Hunger is a film that has a goal. It’s mission is to show you how terrible life is for people in a prison. Both guards and inmates alike are treated to awful conditions. Oh, and there’s also something about a hunger strike, but that’s only in the last 30 minutes of the film and isn’t actually all that important in the grand scheme of things, at least, not in the movie. In real life, I’m sure it was a big deal, but as it’s portrayed in Hunger, likely due to the tone of the movie, I couldn’t bring myself to care.
The film opens with a prison guard, and we watch him go through a day of his life. Well, part of the day. He seems depressed, although we’re not entirely sure why, Then we watch a new inmate, Davey (Brian Milligan), who is just entering the prison. He refuses to wear a uniform, and is forced to strip down and then given a simple blanket. His roommate is Gerry (Liam McMahon), who had the same treatment. These will be our leads for the first part of the film, as we watch them lead their lives inside a prison.
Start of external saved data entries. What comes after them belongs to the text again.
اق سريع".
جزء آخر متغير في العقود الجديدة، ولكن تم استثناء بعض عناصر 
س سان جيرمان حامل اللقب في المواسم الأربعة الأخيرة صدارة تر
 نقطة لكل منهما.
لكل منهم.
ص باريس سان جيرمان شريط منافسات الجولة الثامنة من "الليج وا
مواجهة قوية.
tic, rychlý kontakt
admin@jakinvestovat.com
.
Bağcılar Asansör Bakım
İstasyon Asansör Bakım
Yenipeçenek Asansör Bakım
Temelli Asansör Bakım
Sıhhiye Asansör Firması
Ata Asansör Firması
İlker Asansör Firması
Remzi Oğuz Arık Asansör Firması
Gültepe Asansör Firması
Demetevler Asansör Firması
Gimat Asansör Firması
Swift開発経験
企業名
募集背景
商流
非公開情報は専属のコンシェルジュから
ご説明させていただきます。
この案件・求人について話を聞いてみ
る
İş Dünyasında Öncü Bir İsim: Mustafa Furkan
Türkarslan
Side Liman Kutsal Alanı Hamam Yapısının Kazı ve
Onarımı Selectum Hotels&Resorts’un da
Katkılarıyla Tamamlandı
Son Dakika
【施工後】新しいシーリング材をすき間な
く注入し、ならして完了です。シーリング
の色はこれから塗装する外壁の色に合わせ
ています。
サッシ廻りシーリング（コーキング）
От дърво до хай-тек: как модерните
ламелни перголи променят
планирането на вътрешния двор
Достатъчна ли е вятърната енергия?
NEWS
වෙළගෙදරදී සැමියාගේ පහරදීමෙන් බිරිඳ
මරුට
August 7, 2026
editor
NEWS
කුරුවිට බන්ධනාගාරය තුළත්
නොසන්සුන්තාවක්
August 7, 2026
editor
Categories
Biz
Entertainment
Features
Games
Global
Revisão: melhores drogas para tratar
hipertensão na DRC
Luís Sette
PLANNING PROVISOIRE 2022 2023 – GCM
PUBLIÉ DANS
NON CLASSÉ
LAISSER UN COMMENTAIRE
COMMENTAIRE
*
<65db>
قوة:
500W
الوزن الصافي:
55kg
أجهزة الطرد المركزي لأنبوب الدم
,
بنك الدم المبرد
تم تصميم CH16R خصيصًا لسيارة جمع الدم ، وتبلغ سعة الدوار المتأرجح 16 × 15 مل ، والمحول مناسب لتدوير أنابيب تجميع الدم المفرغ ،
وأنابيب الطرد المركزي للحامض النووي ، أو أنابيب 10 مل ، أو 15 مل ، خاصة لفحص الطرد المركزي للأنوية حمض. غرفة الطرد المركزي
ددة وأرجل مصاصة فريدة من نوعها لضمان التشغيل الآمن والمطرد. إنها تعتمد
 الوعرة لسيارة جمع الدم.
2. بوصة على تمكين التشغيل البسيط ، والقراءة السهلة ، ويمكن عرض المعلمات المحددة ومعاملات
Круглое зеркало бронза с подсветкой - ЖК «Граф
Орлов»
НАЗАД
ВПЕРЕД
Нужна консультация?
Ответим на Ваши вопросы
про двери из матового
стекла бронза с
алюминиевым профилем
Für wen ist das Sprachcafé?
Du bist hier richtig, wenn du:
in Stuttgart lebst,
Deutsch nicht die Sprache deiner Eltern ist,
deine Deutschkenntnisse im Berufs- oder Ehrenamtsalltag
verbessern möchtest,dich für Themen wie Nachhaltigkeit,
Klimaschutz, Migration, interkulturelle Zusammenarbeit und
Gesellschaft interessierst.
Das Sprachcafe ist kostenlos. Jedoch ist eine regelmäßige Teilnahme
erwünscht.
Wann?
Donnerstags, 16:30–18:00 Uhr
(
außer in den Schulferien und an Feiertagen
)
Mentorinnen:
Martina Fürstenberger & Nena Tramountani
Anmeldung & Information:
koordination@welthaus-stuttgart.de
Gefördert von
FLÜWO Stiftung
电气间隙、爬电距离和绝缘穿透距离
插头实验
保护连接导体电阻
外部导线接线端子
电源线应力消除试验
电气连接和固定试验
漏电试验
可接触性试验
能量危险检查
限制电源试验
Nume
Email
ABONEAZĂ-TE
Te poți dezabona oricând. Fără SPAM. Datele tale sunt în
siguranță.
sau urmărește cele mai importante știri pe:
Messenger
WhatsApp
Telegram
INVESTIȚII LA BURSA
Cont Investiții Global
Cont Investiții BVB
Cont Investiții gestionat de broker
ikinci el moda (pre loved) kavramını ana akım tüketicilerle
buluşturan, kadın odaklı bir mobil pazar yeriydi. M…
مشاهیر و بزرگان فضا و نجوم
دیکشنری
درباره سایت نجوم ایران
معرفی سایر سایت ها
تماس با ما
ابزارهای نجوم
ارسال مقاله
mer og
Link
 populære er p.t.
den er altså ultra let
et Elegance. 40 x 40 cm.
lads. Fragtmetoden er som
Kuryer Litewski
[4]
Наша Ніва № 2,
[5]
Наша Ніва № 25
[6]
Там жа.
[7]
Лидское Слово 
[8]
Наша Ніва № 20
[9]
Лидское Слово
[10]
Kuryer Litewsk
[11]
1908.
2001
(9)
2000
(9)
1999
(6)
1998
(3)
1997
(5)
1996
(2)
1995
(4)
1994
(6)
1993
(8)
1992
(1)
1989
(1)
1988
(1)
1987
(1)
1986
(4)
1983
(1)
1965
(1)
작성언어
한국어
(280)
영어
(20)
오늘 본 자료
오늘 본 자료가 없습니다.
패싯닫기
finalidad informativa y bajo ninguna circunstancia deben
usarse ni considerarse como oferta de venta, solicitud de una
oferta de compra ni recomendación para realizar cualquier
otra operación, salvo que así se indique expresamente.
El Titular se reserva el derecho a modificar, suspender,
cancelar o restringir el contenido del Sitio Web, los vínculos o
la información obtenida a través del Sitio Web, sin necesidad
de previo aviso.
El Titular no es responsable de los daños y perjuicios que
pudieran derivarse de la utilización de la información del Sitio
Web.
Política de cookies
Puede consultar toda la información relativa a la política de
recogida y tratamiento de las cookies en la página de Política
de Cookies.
But there’s something more going on. There’s a radio transmission that we hear near the beginning of Hunger that tells us that Republican prisoners who commit crimes for political purposes wished to be given their political rights, instead of being treated like any other common lawbreaker. We see these men passing paper back and forth whenever they get the chance, seemingly getting ready to plan something. At one point in the film, they dump their urine-filled pans into the hall, all at the same time. Boy, that will prove your point. We watch a janitor clean it up. And we still watch, because the shot is held for a long time. This is a time when cutting earlier would be better.
Our previous leads are forgotten about soon enough though, as we are introduced to Bobby Sands (Michael Fassbender). We first see him violently refusing to take a bath, and as a result, he’s beaten viciously. And then he also gets his hair and beard cut. He becomes our new protagonist, and also the leader of the aforementioned hunger strike, which the film’s title would have you believe it’s about. That’s not true, but “Hunger” is a better title than “Life in a Prison Sucks.” Or maybe it isn’t, because the latter is both more accurate and is probably the title of a book just waiting to be adapted into a movie. Maybe not.
At one point, Sands claims that he has 70 men willing to follow him in this strike. He tells this to a priest (Liam Cunningham), in the film’s highlight. There’s a conversation that takes place between the two characters, and it lasts approximately seventeen minutes. There are no cuts in this conversation, at least, not until Sands begins to light his third cigarette. Think about how difficult that would be to act out. Seventeen minutes without making any mistakes (although I wonder if some of the dialogue was re-dubbed after filming took place). This was fascinating to me, as the priest tries to talk Sands out of going through with the strike.
For those of you familiar with the events that Hunger is based on, you know how it ends. For those who aren’t, I won’t spoil it, although it sticks with the film’s tone of being bleak and daunting. There are few, if any, shots of joy in this film, with the only one I can think of coming before Davey is imprisoned, where the prison guard is having a joke with his colleagues. I can’t think of any other moments where characters smiled or laughed, or when I didn’t want to stop watching this movie.
With a tone so disparate, both before and after the hunger strike begins, you know you’re not in for a fun watch. That’s not what Hunger is about, but I could not get into it. It’s no fun, and there’s little to take from it without there being reason to do so. I think part of the reason that Hunger didn’t grab me was because of director Steve McQueen’s filming style. Instead of focusing on characters or their relationships, we get extended shots of, for example, a janitor cleaning up spilled urine or power washing a wall that has been splattered with excrement.
Characters are what make a powerful drama, but instead, we’re supposed to sympathize with random people who get beaten at the drop of a hat. There’s little development on anyone but Sands, but even watching him starve himself, while a grim image, didn’t make me feel anything. And I’m someone who likes dark and depressing dramas. It also feels disjointed, moving from character to character like they’re random soldiers in an army, although we spend a lot of time with them doing nothing except living in dreadful conditions. I’m sure that the people making this film did their research and it’s a fairly realistic depiction of how life would have been for these people, but it just isn’t enjoyable for the audience.
Hunger is a film that is unconventionally shot, unyielding in showing us the conditions of the prison, but also not fun at all for the audience. It’s an art house film about how terrible life can be for people fighting for their rights, and the lengths that they’ll go to in order to procure said rights, but its lack of character depth and its desolate tone make it a watch that is absolutely no fun.